Every so often, a test would fail claiming that the team name was invalid. It turned out that, from to time, some of those reserved prefixes would be randomly selected for the start of a model.NewId, e.g. APICE0E9143C.... Random? Yes! Invalid? Yes! Expected? No.

The fix was simple, and replicated the pattern used in most other tests to prefix the team name:

	t1 := model.Team{}
	t1.DisplayName = "Name"
	t1.Name = "zz" + model.NewId()
	t1.Email = MakeEmail()
	t1.Type = model.TEAM_OPEN
	_, err := ss.Team().Save(&t1)
	require.Nil(t, err)

6) Avoid remote dependencies. 

We vendor all Go dependencies to ensure a reliable build. This strategy also greatly speeds up git bisect when your Go cache doesn’t already have dependencies from an older branch.

Unfortunately, for some plugin tests, our compilation strategy involved using a temporary directory outside of our vendor scope. This went undiscovered until some upstream resource couldn’t be fetched and the CI build failed accordingly. This became especially problematic when git.apache.org went down and took many Go build pipelines along with it.

We’ve since fixed the compilation issue for plugin tests, and even applied this strategy to other flaky tests to avoid connecting to remote dependencies outside of our control.

7) Don’t assume the test is actually flaky! 

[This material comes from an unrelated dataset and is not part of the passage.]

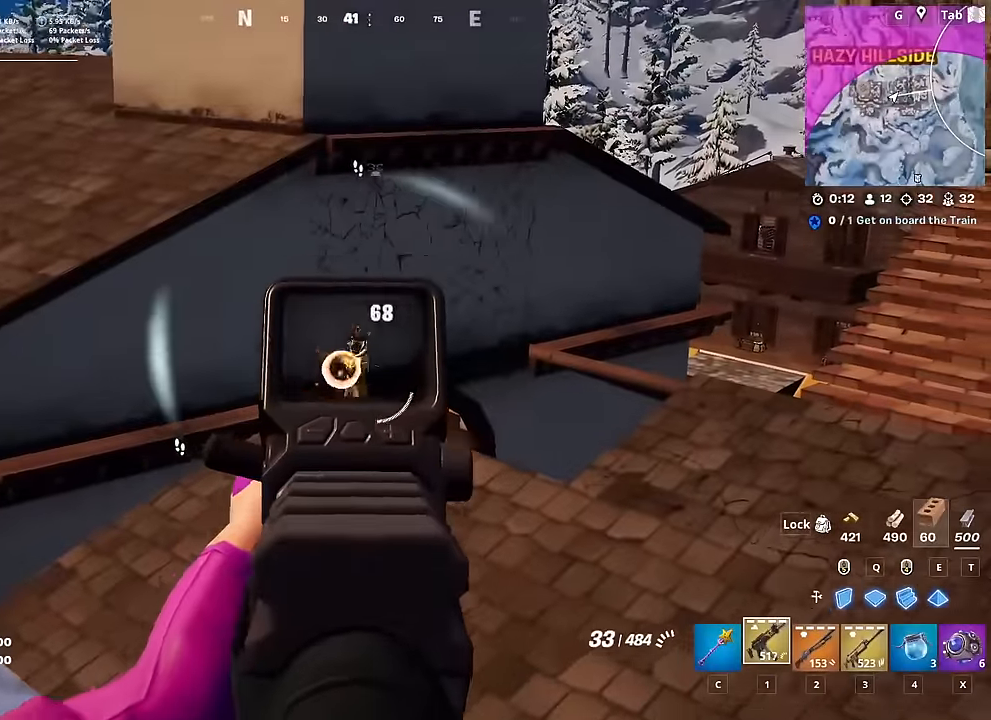
{"keys": ["w"], "mouse": [], "mouse_move": "left", "events": [[100, "d", "up"], [133, "a", "down"], [367, "mouse_left", "up"], [367, "mouse_right", "up"], [367, "w", "down"], [417, "a", "up"]]}
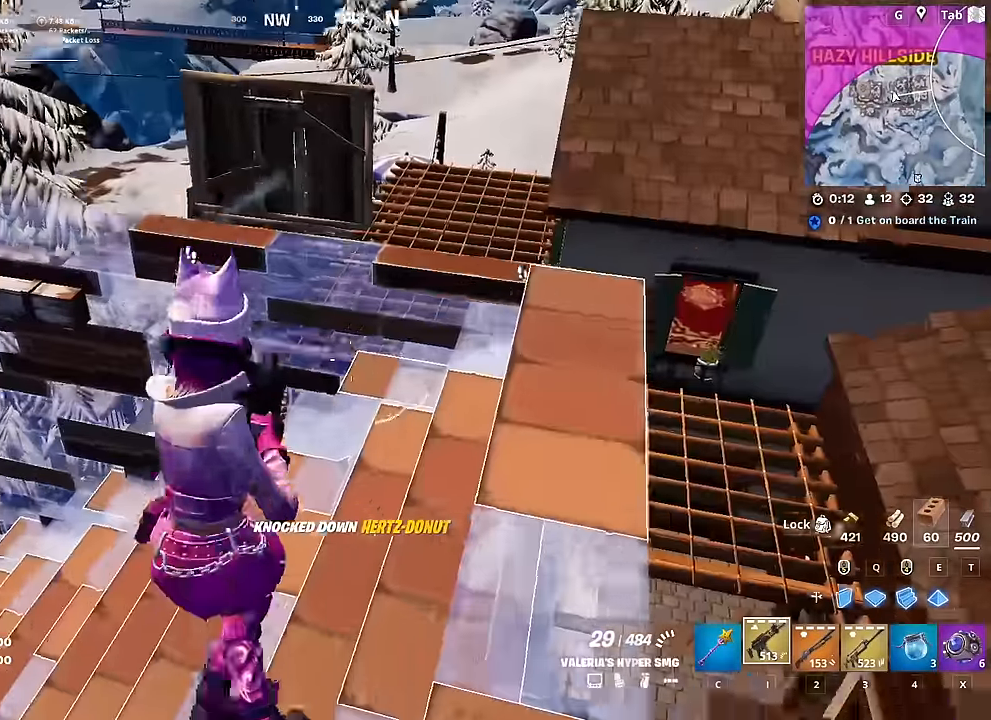
{"keys": ["d", "q", "w"], "mouse": [], "mouse_move": "still", "events": [[67, "2", "down"], [67, "d", "down"], [201, "2", "up"], [484, "q", "down"]]}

One danger of having flaky tests is conditioning developers to believe that any unexpected test failure is likely to be flaky. As an example, we had received multiple reports of a flaky unit test concerning the FileWillBeUploaded plugin hook. Much effort was spent statically analyzing the code and attempting to reproduce locally. Even with the test repeated 100x, it always succeeded locally. Given the ongoing impact to developers with unrelated changes, we were contemplating disabling the test altogether.

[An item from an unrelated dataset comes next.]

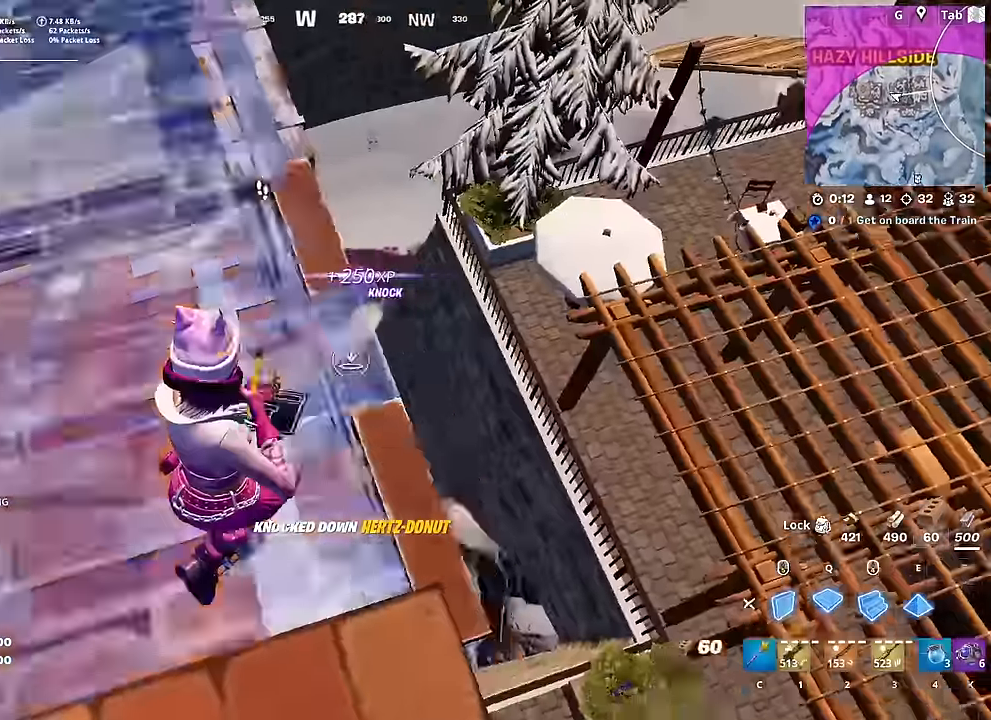
{"keys": ["d", "w"], "mouse": [], "mouse_move": "down", "events": [[83, "mouse_left", "down"], [117, "d", "up"], [167, "q", "up"], [217, "mouse_left", "up"], [267, "1", "down"], [400, "1", "up"], [400, "d", "down"]]}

Fastforward a few weeks, and a community member reported a mysterious issue: sometimes files processed by a plugin using FileWillBeUploaded wouldn’t successfully update. One of our newest staff members took a look, and immediately spotted a race condition in the related code. The resulting fix addressed both the community member’s issue and our longstanding “flaky” test.

Conclusion 

To summarize from our own observations:

  • File a ticket with as much detail as possible!
  • Don’t use time.Sleep? Do use time.Sleep? Know when to use time.Sleep responsibly.
  • Know your database semantics.
  • Expect anything from the unexpected and plan accordingly.
  • Assume anything outside of your control will eventually fail.
  • Every flaky test is a bug. Don’t assume it’s always a bug in the test.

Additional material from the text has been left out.